EXERCISES —
1. In the passage on qualitative coding, what does conventional wisdom suggest novices should do with their data?
2. Carry on the passage on qualitative coding from the point where it stops.

┌─ DOCUMENT SEGMENT

It may be helpful to have a folder which contains initial terms and their respective definitions (with examples).  Over the course of the research and analyses, a researcher or researcher team may return to the folder and revisit terminology--to see if understandings have evolved, and if so, how, and what the implications may be of those changes for the particular research. 

Coining new terms

Since academic researchers sometimes like to "coin" new terms and phrases, it is important to do a full scour of the literature to ensure that no one else has already captured the meaning of the new term in another way or with similar phrasing.  The basic rules of the academic "game" for coining new terms is to be first (no points for second), original, insightful, precise, and accurate (to the world).  Another rule of the game is that if others can find precursor terms, they will call out the researcher for hubris, arrogance, and a lack of thoroughness.  

Coding @ Nodes (in NVivo)

One of the most important functions of a qualitative and mixed methods data analysis tool involves coding. Coding involves “close reading” of the collected data in order to identify major themes, sub-themes, extracted patterning, concepts, categories, and other promising leads in the research. There are debates on how much data should be coded:  all of it or only identified salient parts?  (The conventional wisdom suggests that novices would do well to consider every piece of data while those with more experience may rely on that experience and sift out data that may not need to be coded.)  How researchers code will be determined in part by the professional domain they are working in and the validated and accepted methods that have been established. (The variances in approaches are too numerous and complex to include here. Methods are highly contested issues as well.)

In general, no two researchers would necessarily code the same data the same way because of the differences in perspectives, experiences, personalities, and training (the different subjectivities of the researchers). Even research teams that are closely trained the same way will have variances in how they code and what they see as relevant. (Inter-rater reliability has to be fairly high for a team to do its work, but oftentimes, fresh insights come from points of disagreement and differences in perspectives.  In some cases, teams are designed to be heterogeneous and to surface divergent insights; in such contexts, the inter-rater reliability coefficient--a similarity measure--is not desired.)

└─
┌─ GIVEN INFORMATION

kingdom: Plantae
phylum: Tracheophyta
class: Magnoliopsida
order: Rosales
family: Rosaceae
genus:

└─

RESPONSES PER TASK —
1. Novices would do well to consider every piece of data.

2.
In NVivo, researchers code the concepts to “nodes.” These are indicated by round blue-filled circles. In the sources folders, researchers access the various files (documents, images, audio, video, data sets, and other file types), and they highlight texts that they find relevant by linking them to particular categorical or other types of nodes.  Sub-nodes may be used for "subcoding" of second-order codes.  NVivo enables the visualizing of nodes in a variety of ways, including a tree structure with nested nodes.   
The coding function is the main (non-automated) affordance of NVivo for researchers.  Some researchers use this tool only for manual coding, and these may never use the machine-analysis aspects of NVivo.  There are many appropriate ways to use NVivo based on context and researcher preferences. 

Unit of coding

The highlighted sections may be particular words, phrases, sentences, or paragraphs—based on the lengths of the concepts that the researcher finds relevant. If the size is too atomistic or granular, the concept may be too focused; if the size of the cited text is too broad, the coding may be too broadscale and too inclusive of multiple concepts to be useful. It may take several attempts in order to find a comfort zone for coding. When researchers name “nodes” to which various highlighted texts are coded, the node naming may enhance the quality of the coding (because there is an interdependency between the naming of the node and the contents that are coded to that node). The “unit of analysis” may be considered the node level.

How to think about nodes

 One of the more elusive aspects to nodes involves how to conceptualize them. One common approach is to think of nodes as categories within which certain concepts may be placed. These categories may or may not be mutually exclusive. Some researchers may build up a coding structure in which information may only fit into one node category, in which case the categories are mutually exclusive. Other researchers may prefer to use a coding structure in which information may be coded to multiple nodes simultaneously, in which case the nodes are not mutually exclusive.  A category is a grouping of similar or related objects, and as such, it is a generalized or broad set (with cases or exemplars within each category).  

Essentially, coding involves the extraction of information and researcher sense-making. This enables “data reduction” and “data summary” in order to understand the relevance of the collected information.

In this software program, when a user clicks on a node, he or she will see all content coded to that node. All highlighted citations are coded under particular nodes, which enable the collation of related information. Also, he or she will be able to navigate directly to the source by double-clicking the link to that highlighted section in a source. Also, a researcher may view the coding stripes to the right side of a source to see all the coding linked to a particular source. Coding stripes may also be double-clicked in order to highlight its referent text in the Detail View. 

In the context of coding visuals, a researcher may indicate a portion of a photo or figure for coding and type the relevant information in reference to that section of the visual. In the context of audio or video files, a researcher may place a playhead at a certain location on the waveform (visualization of the sound) or the video timeline and input text relevant to that time…or he or she may highlight sections of a transcript for coding.

Another way to use nodes is by highlighting particular interview / survey / e-Delphi study respondent attributes or characteristics to certain nodes, so that their responses may be collated by these attributes [gender, socioeconomic status (SES), location, age group, or other factor] in order to identify themes across respondent characteristics through matrix coding queries. This is achieved by naming column headers based on respondent characteristics and ingesting those datasets or .xl worksheets with the attribute data as particular nodes.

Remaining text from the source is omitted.